Arnowitz, who also co-founded InSource, an association for in-house creatives devoted to enhancing the value of design within corporate environments, notes that soft skills, such as versatility and the ability to communicate effectively, are critical, too. “You have to be flexible enough to interact with everyone from the loading dock to the executive tower,” he says.

Educate and enlighten

Part of the reason for tight project budgets and warp-speed turnaround times is a lack of knowledge about the creative process. Informing others of your team’s role as it relates to

the “big picture” is crucial in your quest for increased clout. Many non-creatives simply don’t appreciate the rigid brand style guidelines with which you must comply. They might not be aware of the cost of typefaces and original photographs, or realize how much time it takes to produce a 50-page brochure, for example. As one survey respondent said, “Our internal clients have virtually no concept of what actual creativity is. I continuously remind our clients that the computer and the software are merely tools. The creativity resides in the person.”

TCG Roadmap is sponsored by The Creative Group.
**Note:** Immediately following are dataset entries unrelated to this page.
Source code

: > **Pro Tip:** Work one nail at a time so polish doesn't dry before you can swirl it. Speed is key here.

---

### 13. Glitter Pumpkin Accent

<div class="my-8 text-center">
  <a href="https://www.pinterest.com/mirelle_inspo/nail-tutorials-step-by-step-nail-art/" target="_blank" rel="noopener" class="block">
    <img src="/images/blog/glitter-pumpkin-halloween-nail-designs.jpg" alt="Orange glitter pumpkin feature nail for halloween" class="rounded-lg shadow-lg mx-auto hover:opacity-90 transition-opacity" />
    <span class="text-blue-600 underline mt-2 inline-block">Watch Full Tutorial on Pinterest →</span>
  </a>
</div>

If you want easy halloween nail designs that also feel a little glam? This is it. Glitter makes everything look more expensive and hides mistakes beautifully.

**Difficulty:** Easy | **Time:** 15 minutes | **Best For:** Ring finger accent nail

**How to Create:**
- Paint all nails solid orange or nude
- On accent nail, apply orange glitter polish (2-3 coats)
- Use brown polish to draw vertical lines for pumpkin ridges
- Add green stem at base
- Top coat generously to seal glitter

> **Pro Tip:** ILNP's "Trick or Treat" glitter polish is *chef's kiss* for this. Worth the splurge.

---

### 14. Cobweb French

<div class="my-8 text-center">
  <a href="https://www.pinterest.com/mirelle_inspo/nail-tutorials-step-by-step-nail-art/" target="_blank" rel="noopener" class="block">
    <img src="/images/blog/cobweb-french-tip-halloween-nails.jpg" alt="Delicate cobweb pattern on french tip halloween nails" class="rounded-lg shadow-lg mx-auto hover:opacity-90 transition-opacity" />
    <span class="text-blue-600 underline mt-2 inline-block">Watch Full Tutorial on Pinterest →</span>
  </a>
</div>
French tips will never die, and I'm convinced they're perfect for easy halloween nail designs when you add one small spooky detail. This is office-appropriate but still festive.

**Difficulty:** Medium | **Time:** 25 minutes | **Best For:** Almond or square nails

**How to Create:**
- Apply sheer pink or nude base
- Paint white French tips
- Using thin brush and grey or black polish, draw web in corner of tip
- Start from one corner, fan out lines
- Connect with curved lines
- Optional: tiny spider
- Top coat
4 thoughts on “TCG Roadmap: Enhancing Creative Freedom

  1. Ted

    I have a question. What do you do when you have communicated over and over and over the “creative process”? Something else we can try?? I think we should have non-creatives do it for a day. : )

  2. Andy Epstein

    One tactic you may want to try is to find business management experts who make the same case you’re attempting to make and get their writings in front of your clients and upper management. I hate to admit it, but their credibility may help make the case for you.

    Some business leaders to consider include: Daniel Pink, Malcolm Gladwell, Grant McCracken, Thomas Lockwood, Tim Brown and Roger L. Martin. Go to Amazon and search using the term “design thinking”. You’ll end up with a number of helpful books.